On ne pourra jamais parlementer avec Ali la Pointe;
2) Essayer de forcer l'entrée de la cache à la pioche.
C'est un risque énorme, chacun se rappelant, d'ailleurs, la défense de Mourad et Kamel, responsables F.L.N.,
cernés dans la Casbah, impasse Saint-Vincent-de-Paul, le 27 août, et qui n'avaient pas hésité une seconde, se sentant pris au piège, à abattre un adjudant et un caporal-chef de la compagnie du 9e zouaves cantonnée dans la Casbah,
avant d'user des bombes dont ils disposaient contre le 3e R.P.C., qui cernait leur cache. Pour nous, de grosses pertes sont possibles, en dépit du rapport des forces, compte tenu de l'entrée de la cache d'Ali.
Finalement, le commandant Guiraud décide de prendre une demi-mesure qui consiste à faire sauter la paroi qui obstrue cette entrée avec une ou deux mines ruches.
Celles-ci perceront la cloison sans faire exploser les bombes, et les occupants de la cache ont une chance de n'être que choqués par l'explosion.
Un élément du génie est alors appelé. Heure H : 5 heures.
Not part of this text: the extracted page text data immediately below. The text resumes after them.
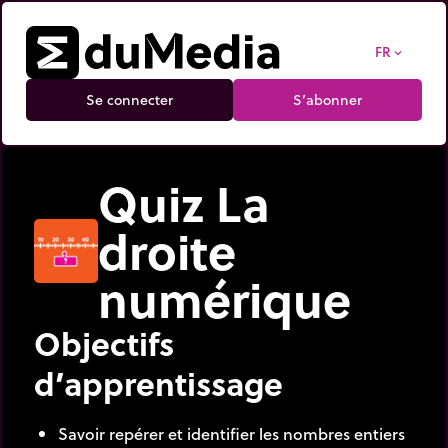
FR
expand_more
Se connecter
S’abonner
Quiz La
droite
numérique
Objectifs
d’apprentissage
Savoir repérer et identifier les nombres entiers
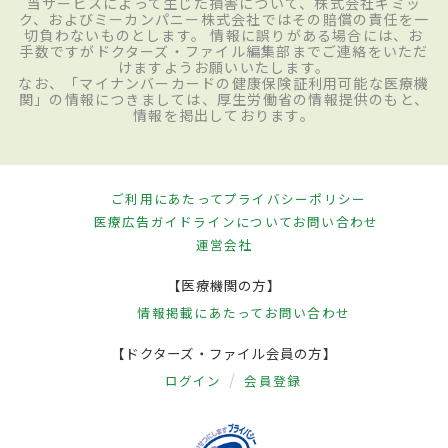
当サービスによって生じた損害について、株式会社ギミッ
ク、およびミーカンパニー株式会社ではその賠償の責任を一
切負わないものとします。 情報に誤りがある場合には、お
手数ですがドクターズ・ファイル編集部までご連絡をいただ
けますようお願いいたします。
なお、「マイナンバーカードの健康保険証利用可能な医療機
関」の情報につきましては、厚生労働省の情報提供のもと、
情報を掲出しております。
ご利用にあたって
プライバシーポリシー
医療広告ガイドラインについて
お問い合わせ
運営会社
【医療機関の方】
情報掲載にあたって
お問い合わせ
【ドクターズ・ファイル会員の方】
ログイン
会員登録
Un groupe de sapeurs vient se mettre à la disposition du capitaine commandant la 2e compagnie de combat. (...)
L'explosion est d'une violence inouie. (...) A moins qu'Ali la Pointe n'ait possedé d'autres explosifs qu'il ne nous avait pas signalé à travers sa correspondance avec Safi.
C'est en tout cas cette version que je vais porter au P.C. du corps d'armée d'Alger, et que l'officier de presse donnera aux journalistes."